● Job: What is needed is a faithful copy of all the records.

● Provided records:

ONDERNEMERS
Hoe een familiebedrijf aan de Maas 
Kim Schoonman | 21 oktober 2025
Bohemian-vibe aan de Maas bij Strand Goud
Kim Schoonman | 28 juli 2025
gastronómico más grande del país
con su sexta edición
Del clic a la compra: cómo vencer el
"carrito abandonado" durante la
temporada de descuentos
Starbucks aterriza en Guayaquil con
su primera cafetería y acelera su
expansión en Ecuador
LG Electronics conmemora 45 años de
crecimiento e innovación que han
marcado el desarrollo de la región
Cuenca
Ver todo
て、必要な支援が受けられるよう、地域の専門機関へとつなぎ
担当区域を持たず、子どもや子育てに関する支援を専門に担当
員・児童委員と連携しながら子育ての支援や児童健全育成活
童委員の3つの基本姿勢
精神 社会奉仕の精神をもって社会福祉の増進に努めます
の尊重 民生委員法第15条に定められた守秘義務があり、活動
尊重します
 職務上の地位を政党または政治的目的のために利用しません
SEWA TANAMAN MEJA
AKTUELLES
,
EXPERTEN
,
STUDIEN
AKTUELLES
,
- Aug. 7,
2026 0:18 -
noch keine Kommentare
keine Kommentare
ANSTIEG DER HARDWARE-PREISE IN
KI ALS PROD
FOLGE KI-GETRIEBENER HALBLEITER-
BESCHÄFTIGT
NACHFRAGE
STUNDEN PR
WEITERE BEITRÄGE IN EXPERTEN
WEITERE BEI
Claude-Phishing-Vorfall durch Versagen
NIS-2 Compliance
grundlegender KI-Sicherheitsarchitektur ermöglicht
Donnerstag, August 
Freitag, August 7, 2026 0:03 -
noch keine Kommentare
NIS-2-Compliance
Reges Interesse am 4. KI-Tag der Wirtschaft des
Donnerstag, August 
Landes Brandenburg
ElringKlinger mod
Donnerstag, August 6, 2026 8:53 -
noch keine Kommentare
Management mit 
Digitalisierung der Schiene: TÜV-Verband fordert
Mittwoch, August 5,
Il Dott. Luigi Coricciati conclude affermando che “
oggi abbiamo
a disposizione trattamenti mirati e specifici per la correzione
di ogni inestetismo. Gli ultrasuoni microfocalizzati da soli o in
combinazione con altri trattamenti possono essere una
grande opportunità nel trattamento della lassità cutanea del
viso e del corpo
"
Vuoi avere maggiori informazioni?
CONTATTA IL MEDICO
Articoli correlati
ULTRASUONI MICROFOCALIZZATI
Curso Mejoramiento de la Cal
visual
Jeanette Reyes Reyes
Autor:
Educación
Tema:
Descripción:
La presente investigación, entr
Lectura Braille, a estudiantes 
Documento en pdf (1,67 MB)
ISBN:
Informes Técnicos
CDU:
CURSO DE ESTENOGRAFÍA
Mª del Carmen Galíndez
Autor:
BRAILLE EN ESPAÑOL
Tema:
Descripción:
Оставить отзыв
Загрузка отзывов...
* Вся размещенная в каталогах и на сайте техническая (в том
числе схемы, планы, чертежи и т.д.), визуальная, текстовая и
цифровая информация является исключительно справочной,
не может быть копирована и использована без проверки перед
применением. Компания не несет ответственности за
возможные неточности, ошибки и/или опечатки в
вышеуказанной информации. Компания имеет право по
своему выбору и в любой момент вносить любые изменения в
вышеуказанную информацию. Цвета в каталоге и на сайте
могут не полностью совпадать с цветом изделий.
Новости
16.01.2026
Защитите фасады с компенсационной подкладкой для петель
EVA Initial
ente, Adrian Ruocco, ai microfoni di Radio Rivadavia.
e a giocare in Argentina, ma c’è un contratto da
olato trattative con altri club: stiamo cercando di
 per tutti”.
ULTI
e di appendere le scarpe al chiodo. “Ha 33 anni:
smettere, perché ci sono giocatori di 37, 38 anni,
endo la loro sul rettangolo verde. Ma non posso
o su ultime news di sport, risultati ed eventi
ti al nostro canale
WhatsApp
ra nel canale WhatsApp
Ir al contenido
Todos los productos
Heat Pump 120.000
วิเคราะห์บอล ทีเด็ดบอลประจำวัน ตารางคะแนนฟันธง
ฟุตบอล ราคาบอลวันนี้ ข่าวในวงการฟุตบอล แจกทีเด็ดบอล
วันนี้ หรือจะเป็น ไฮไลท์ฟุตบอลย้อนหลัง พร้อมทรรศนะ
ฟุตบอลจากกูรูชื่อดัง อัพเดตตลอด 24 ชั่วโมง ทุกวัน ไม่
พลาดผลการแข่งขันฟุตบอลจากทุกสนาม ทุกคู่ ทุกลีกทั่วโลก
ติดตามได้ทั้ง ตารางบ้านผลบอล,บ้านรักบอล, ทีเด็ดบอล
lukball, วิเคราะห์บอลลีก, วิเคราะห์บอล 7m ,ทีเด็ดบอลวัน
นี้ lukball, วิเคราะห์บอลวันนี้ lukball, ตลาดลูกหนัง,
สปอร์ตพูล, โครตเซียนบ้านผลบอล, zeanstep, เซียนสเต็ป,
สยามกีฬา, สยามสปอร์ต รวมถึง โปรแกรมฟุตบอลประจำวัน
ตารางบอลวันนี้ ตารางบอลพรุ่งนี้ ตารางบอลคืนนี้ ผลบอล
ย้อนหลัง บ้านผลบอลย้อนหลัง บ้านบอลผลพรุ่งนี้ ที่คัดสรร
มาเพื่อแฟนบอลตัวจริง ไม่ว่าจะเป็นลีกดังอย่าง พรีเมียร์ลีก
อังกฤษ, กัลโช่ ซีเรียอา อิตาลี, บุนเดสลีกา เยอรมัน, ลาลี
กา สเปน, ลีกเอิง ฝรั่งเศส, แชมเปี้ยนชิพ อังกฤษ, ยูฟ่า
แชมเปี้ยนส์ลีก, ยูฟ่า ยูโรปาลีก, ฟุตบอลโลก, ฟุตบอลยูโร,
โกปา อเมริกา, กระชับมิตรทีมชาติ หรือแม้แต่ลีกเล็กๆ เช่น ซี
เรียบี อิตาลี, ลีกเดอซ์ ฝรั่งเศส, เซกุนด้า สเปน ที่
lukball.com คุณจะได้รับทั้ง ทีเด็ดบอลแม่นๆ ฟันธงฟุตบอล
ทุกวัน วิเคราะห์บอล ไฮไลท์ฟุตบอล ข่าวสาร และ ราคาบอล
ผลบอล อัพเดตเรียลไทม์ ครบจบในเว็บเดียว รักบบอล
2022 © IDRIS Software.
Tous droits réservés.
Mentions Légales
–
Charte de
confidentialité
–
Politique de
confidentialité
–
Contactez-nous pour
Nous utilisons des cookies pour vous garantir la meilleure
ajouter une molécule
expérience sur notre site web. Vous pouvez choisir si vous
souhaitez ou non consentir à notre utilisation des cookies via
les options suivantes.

● Your solution:
ONDERNEMERS
Hoe een familiebedrijf aan de Maas 
Kim Schoonman | 21 oktober 2025
Bohemian-vibe aan de Maas bij Strand Goud
Kim Schoonman | 28 juli 2025
gastronómico más grande del país
con su sexta edición
Del clic a la compra: cómo vencer el
"carrito abandonado" durante la
temporada de descuentos
Starbucks aterriza en Guayaquil con
su primera cafetería y acelera su
expansión en Ecuador
LG Electronics conmemora 45 años de
crecimiento e innovación que han
marcado el desarrollo de la región
Cuenca
Ver todo
て、必要な支援が受けられるよう、地域の専門機関へとつなぎ
担当区域を持たず、子どもや子育てに関する支援を専門に担当
員・児童委員と連携しながら子育ての支援や児童健全育成活
童委員の3つの基本姿勢
精神 社会奉仕の精神をもって社会福祉の増進に努めます
の尊重 民生委員法第15条に定められた守秘義務があり、活動
尊重します
 職務上の地位を政党または政治的目的のために利用しません
SEWA TANAMAN MEJA
AKTUELLES
,
EXPERTEN
,
STUDIEN
AKTUELLES
,
- Aug. 7,
2026 0:18 -
noch keine Kommentare
keine Kommentare
ANSTIEG DER HARDWARE-PREISE IN
KI ALS PROD
FOLGE KI-GETRIEBENER HALBLEITER-
BESCHÄFTIGT
NACHFRAGE
STUNDEN PR
WEITERE BEITRÄGE IN EXPERTEN
WEITERE BEI
Claude-Phishing-Vorfall durch Versagen
NIS-2 Compliance
grundlegender KI-Sicherheitsarchitektur ermöglicht
Donnerstag, August 
Freitag, August 7, 2026 0:03 -
noch keine Kommentare
NIS-2-Compliance
Reges Interesse am 4. KI-Tag der Wirtschaft des
Donnerstag, August 
Landes Brandenburg
ElringKlinger mod
Donnerstag, August 6, 2026 8:53 -
noch keine Kommentare
Management mit 
Digitalisierung der Schiene: TÜV-Verband fordert
Mittwoch, August 5,
Il Dott. Luigi Coricciati conclude affermando che “
oggi abbiamo
a disposizione trattamenti mirati e specifici per la correzione
di ogni inestetismo. Gli ultrasuoni microfocalizzati da soli o in
combinazione con altri trattamenti possono essere una
grande opportunità nel trattamento della lassità cutanea del
viso e del corpo
"
Vuoi avere maggiori informazioni?
CONTATTA IL MEDICO
Articoli correlati
ULTRASUONI MICROFOCALIZZATI
Curso Mejoramiento de la Cal
visual
Jeanette Reyes Reyes
Autor:
Educación
Tema:
Descripción:
La presente investigación, entr
Lectura Braille, a estudiantes 
Documento en pdf (1,67 MB)
ISBN:
Informes Técnicos
CDU:
CURSO DE ESTENOGRAFÍA
Mª del Carmen Galíndez
Autor:
BRAILLE EN ESPAÑOL
Tema:
Descripción:
Оставить отзыв
Загрузка отзывов...
* Вся размещенная в каталогах и на сайте техническая (в том
числе схемы, планы, чертежи и т.д.), визуальная, текстовая и
цифровая информация является исключительно справочной,
не может быть копирована и использована без проверки перед
применением. Компания не несет ответственности за
возможные неточности, ошибки и/или опечатки в
вышеуказанной информации. Компания имеет право по
своему выбору и в любой момент вносить любые изменения в
вышеуказанную информацию. Цвета в каталоге и на сайте
могут не полностью совпадать с цветом изделий.
Новости
16.01.2026
Защитите фасады с компенсационной подкладкой для петель
EVA Initial
ente, Adrian Ruocco, ai microfoni di Radio Rivadavia.
e a giocare in Argentina, ma c’è un contratto da
olato trattative con altri club: stiamo cercando di
 per tutti”.
ULTI
e di appendere le scarpe al chiodo. “Ha 33 anni:
smettere, perché ci sono giocatori di 37, 38 anni,
endo la loro sul rettangolo verde. Ma non posso
o su ultime news di sport, risultati ed eventi
ti al nostro canale
WhatsApp
ra nel canale WhatsApp
Ir al contenido
Todos los productos
Heat Pump 120.000
วิเคราะห์บอล ทีเด็ดบอลประจำวัน ตารางคะแนนฟันธง
ฟุตบอล ราคาบอลวันนี้ ข่าวในวงการฟุตบอล แจกทีเด็ดบอล
วันนี้ หรือจะเป็น ไฮไลท์ฟุตบอลย้อนหลัง พร้อมทรรศนะ
ฟุตบอลจากกูรูชื่อดัง อัพเดตตลอด 24 ชั่วโมง ทุกวัน ไม่
พลาดผลการแข่งขันฟุตบอลจากทุกสนาม ทุกคู่ ทุกลีกทั่วโลก
ติดตามได้ทั้ง ตารางบ้านผลบอล,บ้านรักบอล, ทีเด็ดบอล
lukball, วิเคราะห์บอลลีก, วิเคราะห์บอล 7m ,ทีเด็ดบอลวัน
นี้ lukball, วิเคราะห์บอลวันนี้ lukball, ตลาดลูกหนัง,
สปอร์ตพูล, โครตเซียนบ้านผลบอล, zeanstep, เซียนสเต็ป,
สยามกีฬา, สยามสปอร์ต รวมถึง โปรแกรมฟุตบอลประจำวัน
ตารางบอลวันนี้ ตารางบอลพรุ่งนี้ ตารางบอลคืนนี้ ผลบอล
ย้อนหลัง บ้านผลบอลย้อนหลัง บ้านบอลผลพรุ่งนี้ ที่คัดสรร
มาเพื่อแฟนบอลตัวจริง ไม่ว่าจะเป็นลีกดังอย่าง พรีเมียร์ลีก
อังกฤษ, กัลโช่ ซีเรียอา อิตาลี, บุนเดสลีกา เยอรมัน, ลาลี
กา สเปน, ลีกเอิง ฝรั่งเศส, แชมเปี้ยนชิพ อังกฤษ, ยูฟ่า
แชมเปี้ยนส์ลีก, ยูฟ่า ยูโรปาลีก, ฟุตบอลโลก, ฟุตบอลยูโร,
โกปา อเมริกา, กระชับมิตรทีมชาติ หรือแม้แต่ลีกเล็กๆ เช่น ซี
เรียบี อิตาลี, ลีกเดอซ์ ฝรั่งเศส, เซกุนด้า สเปน ที่
lukball.com คุณจะได้รับทั้ง ทีเด็ดบอลแม่นๆ ฟันธงฟุตบอล
ทุกวัน วิเคราะห์บอล ไฮไลท์ฟุตบอล ข่าวสาร และ ราคาบอล
ผลบอล อัพเดตเรียลไทม์ ครบจบในเว็บเดียว รักบบอล
2022 © IDRIS Software.
Tous droits réservés.
Mentions Légales
–
Charte de
confidentialité
–
Politique de
confidentialité
–
Contactez-nous pour
Nous utilisons des cookies pour vous garantir la meilleure
ajouter une molécule
expérience sur notre site web. Vous pouvez choisir si vous
souhaitez ou non consentir à notre utilisation des cookies via
les options suivantes.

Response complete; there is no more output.